La péniche de Christophe et Cloé dispose d’une surface habitable de 40 mètres carrés. A l’intérieur, tout est optimisé… seule contrainte, ne pas être trop grand ! (Photo remise)

… mais aussi beaucoup de contraintes

Mais au-delà du rêve d’embrasser un mode de vie un peu décalé, habiter à l’année sur une péniche c’est aussi accepter les (nombreuses) contraintes qui vont avec : l’entretien, souvent onéreux (plusieurs milliers d’euros pour une révision complète), la lenteur de ce mode de transport (une moyenne de 6 km/h…), et les obligations administratives et légales auxquelles sont soumis chaque propriétaire de péniche.

Tout propriétaire de bateau doit payer chaque année une « vignette plaisance », en fonction de la longueur de son bateau et la puissance de son moteur, à Voies navigables de France, pour pouvoir naviguer. (Photo EB – Rue89 Strasbourg)

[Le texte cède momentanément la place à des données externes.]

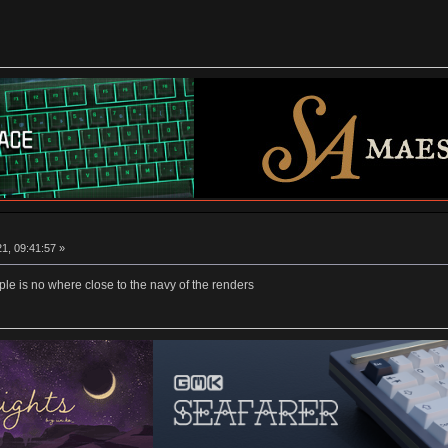
1, 09:41:57 »
mple is no where close to the navy of the renders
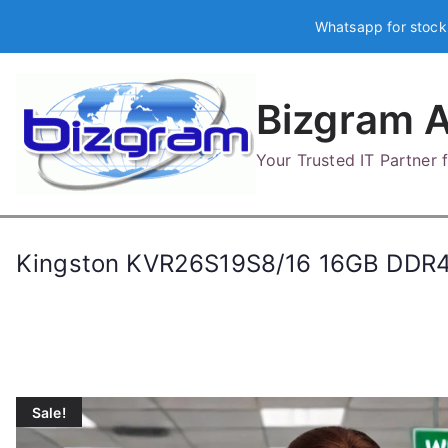
Skip
Whatsapp for stock
to
content
Bizgram A
Your Trusted IT Partner
Kingston KVR26S19S8/16 16GB DDR
Sale!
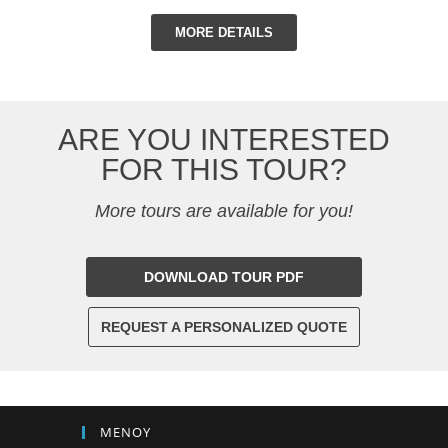
MORE DETAILS
ARE YOU INTERESTED
FOR THIS TOUR?
More tours are available for you!
DOWNLOAD TOUR PDF
REQUEST A PERSONALIZED QUOTE
ΜΕΝΟΥ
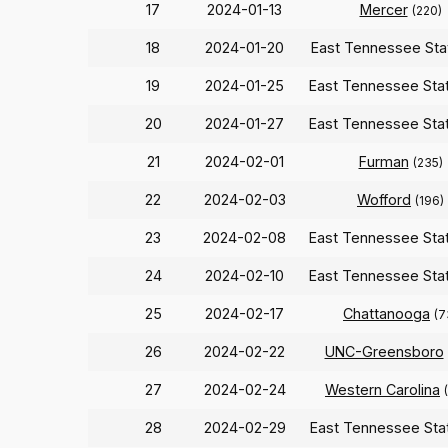
17
2024-01-13
Mercer
(220)
18
2024-01-20
East Tennessee St
19
2024-01-25
East Tennessee Sta
20
2024-01-27
East Tennessee Sta
21
2024-02-01
Furman
(235)
22
2024-02-03
Wofford
(196)
23
2024-02-08
East Tennessee Sta
24
2024-02-10
East Tennessee Sta
25
2024-02-17
Chattanooga
(7
26
2024-02-22
UNC-Greensboro
27
2024-02-24
Western Carolina
28
2024-02-29
East Tennessee St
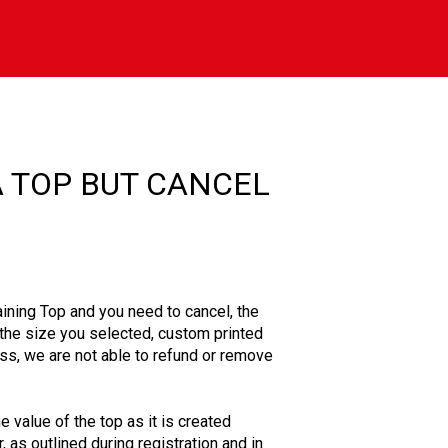
A TOP BUT CANCEL
aining Top and you need to cancel, the
n the size you selected, custom printed
ss, we are not able to refund or remove
he value of the top as it is created
 as outlined during registration and in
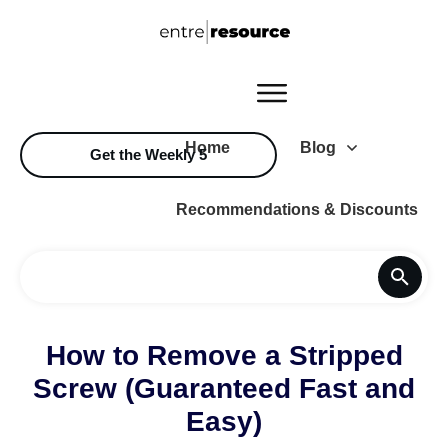
Home
Blog
Get the Weekly 5
Recommendations & Discounts
How to Remove a Stripped
Screw (Guaranteed Fast and
Easy)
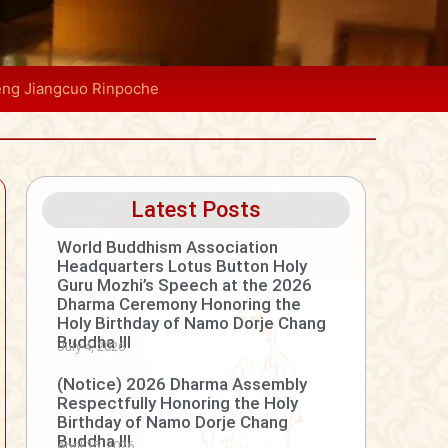
eng Jiangcuo Rinpoche
Latest Posts
World Buddhism Association
Headquarters Lotus Button Holy
Guru Mozhi’s Speech at the 2026
Dharma Ceremony Honoring the
Holy Birthday of Namo Dorje Chang
Buddha III
July 4, 2026
(Notice) 2026 Dharma Assembly
Respectfully Honoring the Holy
Birthday of Namo Dorje Chang
Buddha III
April 15, 2026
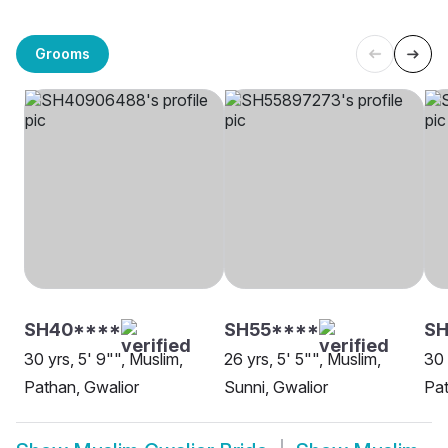
Grooms
SH40****
SH55****
SH
30 yrs, 5' 9"", Muslim,
26 yrs, 5' 5"", Muslim,
30 
Pathan, Gwalior
Sunni, Gwalior
Pat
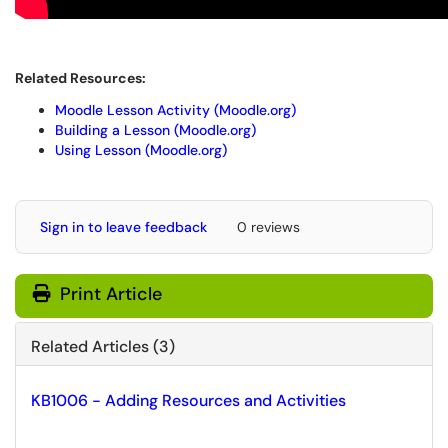
Related Resources:
Moodle Lesson Activity (Moodle.org)
Building a Lesson (Moodle.org)
Using Lesson (Moodle.org)
Sign in to leave feedback
0 reviews
Print Article
Related Articles (3)
KB1006 - Adding Resources and Activities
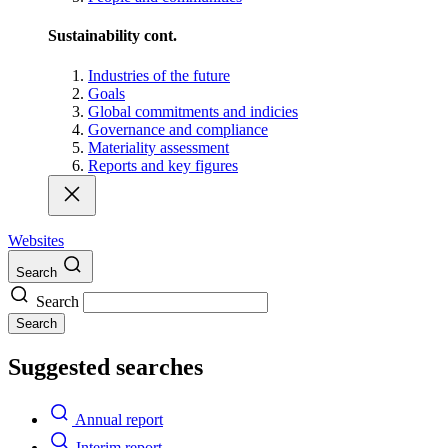
Sustainability cont.
Industries of the future
Goals
Global commitments and indicies
Governance and compliance
Materiality assessment
Reports and key figures
Websites
Search
Search
Search
Suggested searches
Annual report
Interim report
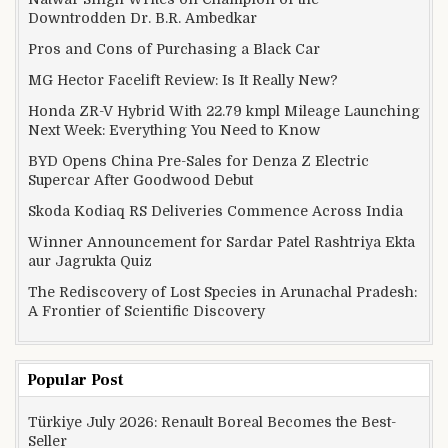
Downtrodden Dr. B.R. Ambedkar
Pros and Cons of Purchasing a Black Car
MG Hector Facelift Review: Is It Really New?
Honda ZR-V Hybrid With 22.79 kmpl Mileage Launching
Next Week: Everything You Need to Know
BYD Opens China Pre-Sales for Denza Z Electric
Supercar After Goodwood Debut
Skoda Kodiaq RS Deliveries Commence Across India
Winner Announcement for Sardar Patel Rashtriya Ekta
aur Jagrukta Quiz
The Rediscovery of Lost Species in Arunachal Pradesh:
A Frontier of Scientific Discovery
Popular Post
Türkiye July 2026: Renault Boreal Becomes the Best-
Seller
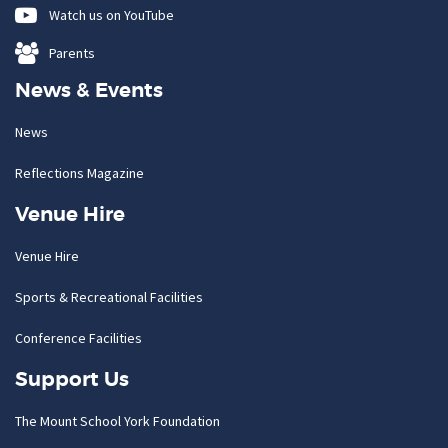
Watch us on YouTube
Parents
News & Events
News
Reflections Magazine
Venue Hire
Venue Hire
Sports & Recreational Facilities
Conference Facilities
Support Us
The Mount School York Foundation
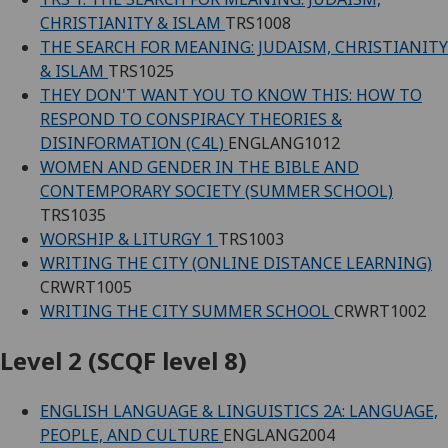
CHRISTIANITY & ISLAM
TRS1008
THE SEARCH FOR MEANING: JUDAISM, CHRISTIANITY
& ISLAM
TRS1025
THEY DON'T WANT YOU TO KNOW THIS: HOW TO
RESPOND TO CONSPIRACY THEORIES &
DISINFORMATION (C4L)
ENGLANG1012
WOMEN AND GENDER IN THE BIBLE AND
CONTEMPORARY SOCIETY (SUMMER SCHOOL)
TRS1035
WORSHIP & LITURGY 1
TRS1003
WRITING THE CITY (ONLINE DISTANCE LEARNING)
CRWRT1005
WRITING THE CITY SUMMER SCHOOL
CRWRT1002
Level 2 (SCQF level 8)
ENGLISH LANGUAGE & LINGUISTICS 2A: LANGUAGE,
PEOPLE, AND CULTURE
ENGLANG2004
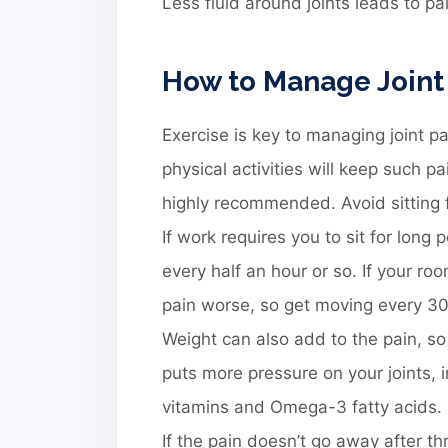
Less fluid around joints leads to pa
How to Manage Joint
Exercise is key to managing joint p
physical activities will keep such pa
highly recommended. Avoid sitting f
If work requires you to sit for lon
every half an hour or so. If your ro
pain worse, so get moving every 3
Weight can also add to the pain, so
puts more pressure on your joints, 
vitamins and Omega-3 fatty acids.
If the pain doesn’t go away after th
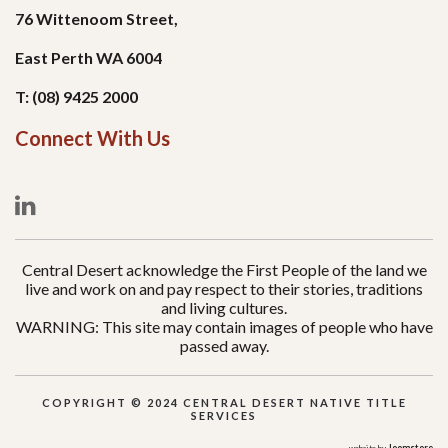
76 Wittenoom Street,
East Perth WA 6004
T: (08) 9425 2000
Connect With Us
Central Desert acknowledge the First People of the land we
live and work on and pay respect to their stories, traditions
and living cultures.
WARNING: This site may contain images of people who have
passed away.
COPYRIGHT © 2024 CENTRAL DESERT NATIVE TITLE
SERVICES
Joomstore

Vincent, jeune retraité et propriétaire d’une péniche qu’il propose en location sur le site Airbnb, reconnaît qu’il existe de nombreuses contraintes inhérentes à la vie sur un bateau. Sur la collecte des eaux d’abord : les « eaux noires » (issues des sanitaires ou des douches par exemple) comme les « eaux grises » (eaux de cuisine, ou contenant des produits ménagers) doivent en théorie être collectées dans des cuves pour être ensuite récupérées et traitées. « Dans la pratique, les gens rejettent souvent leurs eaux directement dans l’eau, surtout s’ils vivent sur de vieux bateaux qui ne sont pas équipés. Mais certains ont des petites stations d’épuration à bord ! » explique Vincent.

L’électricité est fournie par le biais de bornes placées sur le quai. Dans le port de plaisance de Strasbourg, elle doit être payée en plus du « loyer » que doit chaque plaisancier à Europe Boat Trading, entre 4 000 et 6 000 euros par an pour une péniche de taille standard. Mais tous s’y retrouvent : « comme on réside dans un port privé, on ne paie ni taxe d’habitation ni taxe foncière. Au final ça ne coûte pas plus cher à l’année de vivre dans un port que dans un appartement ou une maison », explique Sylvain.

Un « petit village » sur l’eau, où tout le monde se connait

Et niveau vie de quartier, Jean et ses voisins de quai n’ont rien à envier à la terre ferme. Selon Jean, leur besoin d’autonomie revendiqué n’empêche pas à ce microcosme un peu « en marge » d’avoir créé un « petit village » :

« Ici tout le monde se connaît, on surveille les bateaux des copains et inversement. Les ragots vont bon train, mais globalement tout le monde respecte l’intimité des autres. On boit des bières ensemble, on fait des soirées tartes flambées au printemps… C’est comme la fête du village quoi ! »

Pour Lisa, la fille de Jean, il a fallu intégrer quelques règles bien spécifiques : ne pas courir sur le pont, toujours être accompagnée quand elle quitte la péniche… et apprendre à nager très tôt.  (Photo EB – Rue89 Strasbourg)

Un village flottant donc, qui vit au grès des arrivées, et des départs. Mais qui a su profiter d’une meilleure image au fur et à mesure, selon Jean :

« Pendant longtemps, les mariniers étaient considérés un peu comme des manouches, des gitans, et avaient mauvaise réputation. Aujourd’hui les gens qui vivent sur des bateaux viennent d’un peu partout, font tous les métiers. Ici à Strasbourg on a de tout : un plombier, des retraités, une agente d’entretien, une maître de conférence, un architecte… »

La porte de sa péniche refermée, le calme retombe sur le port : avec les beaux jours, Sylvain, Jean et les autres seront rejoints par ceux qui ne restent sur leur bateau que quelques semaines par an. Le port accueillera deux fois plus de bateliers, sans compter ceux qui louent un bateau à la journée.

En attendant, l’eau du bassin de la Citadelle continue de refléter les lumières au loin du Vaisseau… et des petites fenêtres de ces habitats posés sur l’eau.